I have so many things. I do not know where they came from. Many of them serve no apparent purpose, and I want them gone.

Occasionally I will get in a mood to deep clean and have a brief window of time where I want to throw stuff out. Not now. Now the window is wide open, and I want to simplify absolutely everything. It's just so damn hard--and time consuming.

I started in the kitchen. And it's still not done. I threw out all of the expired dry goods. We are not canned soup people. Lesson learned. I threw out the spices that had hardened to the point they would no longer come out of the jar. Then I organized the spice drawer. I have four opened jars of chili powder. Four.  But the spice drawer was so cluttered I never knew what I had, so I bought chili powder every third time I made chili. This is no way to live.

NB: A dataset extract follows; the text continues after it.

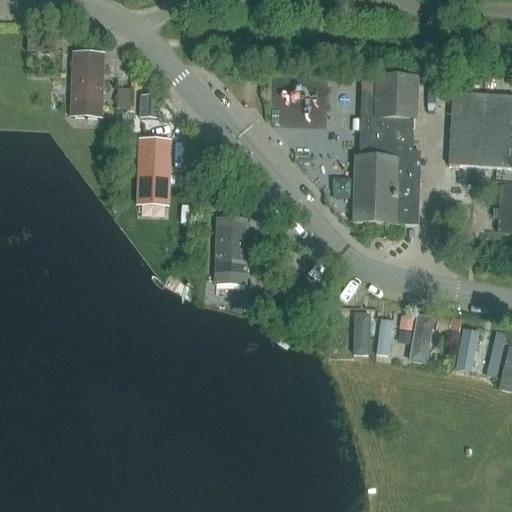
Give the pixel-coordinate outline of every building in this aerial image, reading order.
[(26,54),(48,54),(48,43),(27,42),(26,54)] [(101,122),(104,58),(74,56),(71,120),(101,122)] [(418,80),(362,79),(360,160),(356,160),(354,226),(418,228),(420,154),(413,154),(414,124),(417,124),(418,80)] [(120,91),(119,111),(132,111),(133,92),(120,91)] [(448,168),(511,171),(511,99),(452,96),(448,168)] [(160,99),(139,99),(139,122),(160,122),(160,99)] [(169,209),(170,144),(140,144),(139,208),(169,209)] [(208,163),(214,170),(218,166),(212,159),(208,163)] [(511,236),(511,189),(500,188),(497,236),(511,236)] [(118,199),(126,200),(126,190),(118,189),(118,199)] [(219,196),(210,206),(219,213),(227,203),(219,196)] [(217,221),(215,287),(240,288),(242,287),(243,286),(245,285),(245,283),(247,222),(217,221)] [(294,286),(282,286),(280,311),(293,311),(294,286)] [(306,287),(294,286),(293,311),(305,312),(306,287)] [(317,313),(318,288),(306,287),(305,312),(317,313)] [(364,321),(377,322),(377,313),(364,312),(364,321)] [(344,315),(343,358),(359,359),(360,315),(344,315)] [(402,319),(400,332),(411,333),(413,321),(402,319)] [(411,365),(431,367),(435,321),(416,319),(411,365)] [(327,328),(322,321),(306,333),(312,340),(327,328)] [(436,333),(448,336),(450,323),(438,321),(436,333)] [(458,340),(461,323),(451,321),(450,323),(448,336),(448,338),(458,340)] [(391,360),(396,324),(383,322),(378,358),(391,360)] [(458,374),(471,376),(477,339),(464,336),(458,374)] [(489,362),(499,365),(502,348),(493,346),(489,362)] [(511,351),(505,350),(499,390),(511,391),(511,351)]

Also in the kitchen were not one but two "junk drawers." The complicated no-man's-land where batteries, power cords, and unidentifiable plastic pieces went to die. And die they did. I threw them all out. We don't even have a Blackberry device in the house, but we had three power cords.

I gave up on the kitchen after a while, leaving the utensil drawer untackled and the small appliance cupboard in disarray.

In the living room I attacked the basket full of magazines with a vengeance. Gone are the Glamour magazines of 2009. The recycle bin over flows with the Better Homes and Gardens issues that went unread (the subscription was free with the purchase of my living room curtains--who can resist?) Then the mail pile. I have lived in my house for a year and a half. Before we purchased it, it was on the market for months. Before that, it was being renovated for months. Tell me, then, why after three years (and my countless "Return to Sender" pleas) do I still get stacks of mail for people who do not live here each week. I feel guilty throwing them out. So I keep them, write "RTS" on them, and try to remember to stop by the post office. Sigh.

It's not just the physical things I want to simplify. We dumped Direct TV last week. After analyzing our viewing habits, we realized TV time went something like this:
"See anything on?" We'd scroll through the guide three, four, five times.
"Want to see what's on Netflix?"

We paid $70 a month for this privilege, and so we cut it out. I removed the box. One less remote. Fabulous.

I have now run out of easy projects. I have not, however, run out of clutter. There are the clothes I rarely wear in the closet. The clothes I'd probably wear if I ever brought them up from the basement. The "important files" folders sitting in heaps in the "office" that has seen narry a desk chair nor any productivity since we moved in, though it has no shortage of books packed in boxes.

And then there's the new stuff. The baby stuff.

She only weighs 11 pounds. She can't even propel herself forward. How in the world can she possibly have so much stuff?

I dedicated one of the previous junk drawers to her bottles, but they don't stay put. Each morning, I fill some up for daycare, then I bring them home, and put them on the counter. They are quickly joined by the bottles that I use to pump. Then the pump parts. Then I wash them all, so they can sit on the other side of the counter to dry. Then I use them again. And wash again. And dry them again. They go in the drawer while I'm asleep. I'm never even awake to enjoy the empty counters.

And her clothes. She already doesn't fit into newborn clothes, so I need to pack them up or give them away or something.

Plus she has to have places to sit, right? So there's a Pack n' Play in the bedroom, a car seat that floats between the nursery, the living room, and wherever else it happens to land. A swing in the living room. A bouncy chair in the bedroom or (when I need to shower) the bathroom.

I can't win.

So tell me, how do you fight the clutter?


  1. I only fight some of the clutter, some of the time. That seems to work.

    Right now, my bedroom is mostly clutter free. This is an acheivement, because I share my bedroom with my partner, two wardrobes full of clothing, bedding, towels, and (until recently) a sewing machine and hand-sewing equipment, a massive stash of cloth, knitting needles, crochet hooks, and six bags of yarn. Plus all the weird oddments of life, like letters my Mum wrote to me when I was 9 and went to stay on a farm for a week as part of a school trip.

    Anyway, but because the bedroom is clutter-free, the living room (which is also our kitchen and dining room) is definitely NOT clutter-free.

    It's like what they taught me in science: every action has an equal and opposite reaction. Every act of de-cluttering results in clutter appearing elsewhere. But that's OK, because now I have my bedroom as a clutter-free haven!


    PS. If the bottles don't want to be anywhere other than the counter, how about you find them a litte box so that they can sit on the counter? That's what I did with all my cooking utensils, and it seems to have worked - I think some things just like being able to see the world go by, rather than sit in a drawer :)

  2. A clutter-free zone! That's exactly what I need. Now to decide which part of my house it will be . . . it would probably make me happiest if it was the bedroom, but the living room is what guests see more than anything. Hmm . . .

    Also, I think you're right. I may just have bottles that are very curious about the world. Who am I to deny them?